Nellie had observed as she paused in her reading and glanced upward, that Jim seemed much disturbed. He was very red and his eyes seemed to be afire. But Gabrielle did not give any of her attention to Jim, and Nellie was too busy with her task of deciphering my wretched manuscript to interject a gay remark at Jim's expense. Jim moistened his lips, wiped his beading brow, and nerved himself for the worst. There were now no quilts for him to dodge under, and no acute pain to serve as a standing account against which he might charge these evidences of the anguish he could not conceal.

Nellie continued, and Gabrielle forgot all about Hygeia's letter. This I think flattering to my style.

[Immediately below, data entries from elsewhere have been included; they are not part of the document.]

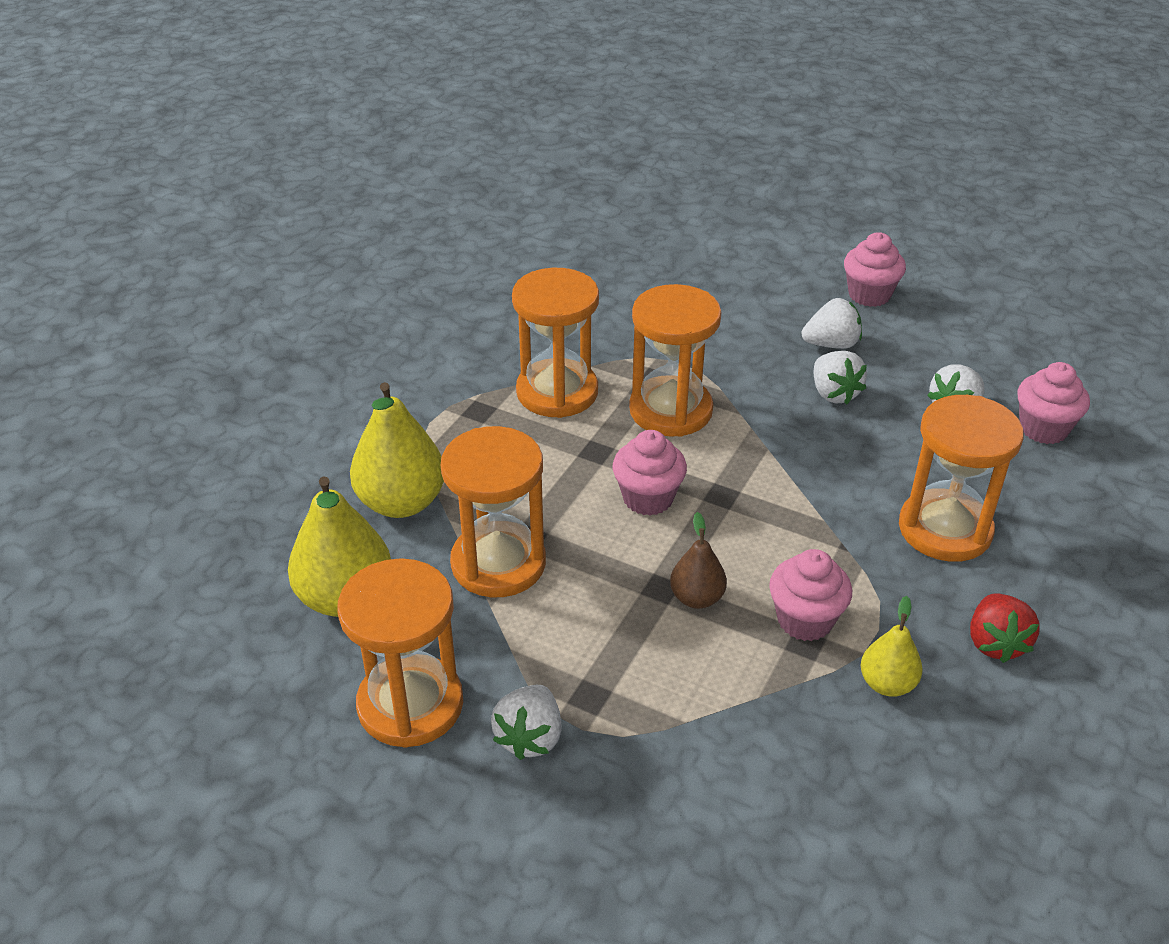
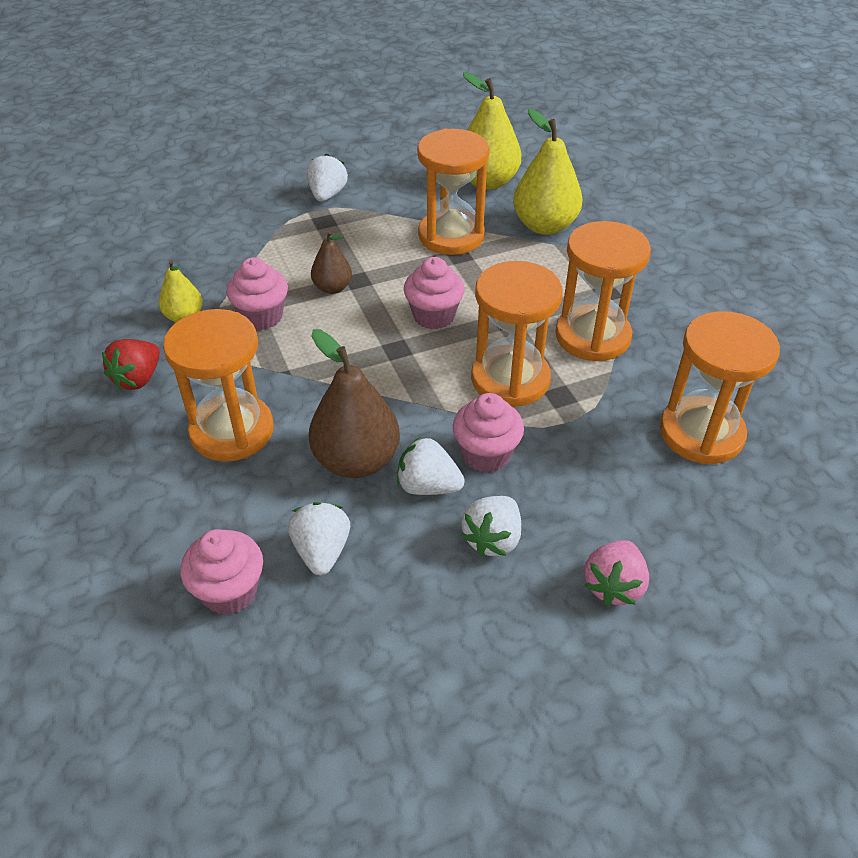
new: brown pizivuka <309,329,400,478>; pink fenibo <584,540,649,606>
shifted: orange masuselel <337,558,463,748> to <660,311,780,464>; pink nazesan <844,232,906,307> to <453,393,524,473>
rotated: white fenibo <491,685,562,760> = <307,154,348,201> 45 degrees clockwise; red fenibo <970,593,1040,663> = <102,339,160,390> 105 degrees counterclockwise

"Listen!" commanded Nellie, and again she read:

"'Yes, my darling, dreaming always of you, night and day, surely, surely, hope should inspire me. This is the place and now the time to wander in love's enchanted realm. I shall not put off till your home-coming the joys I would experience. Let my "heart be a spirit," and then I may be wafted to your side this minute and sit beside you from early morn till twilight and the even-song of birds softly and sweetly hint the flight of time. Yes—

"'He who hath loved not, here would learn that love,
And make his heart a spirit; he who knows
That tender mystery, will love the more:
For this is Love's recess, where vain men's woes,
And the world's waste, have driven him far from those—
For 'tis his nature to advance or die;
He stands not still, but or decays, or grows
Into a boundless blessing, which may vie
With the immortal lights in its eternity!'

"'And now, my darling, I must not forget to remind you that you have quite overlooked my request for a lock of your golden hair. You acknowledged the receipt of mine, and asked why I did not tie it in a pretty ribbon instead of a piece of cotton thread.'"

"There is the lock of hair again!" exclaimed Gabrielle. "I saw it in the other letter when Jim was at the hospital. It was a trifle lighter than his. The poor girl—I suppose she thought it more precious than strands of pure gold."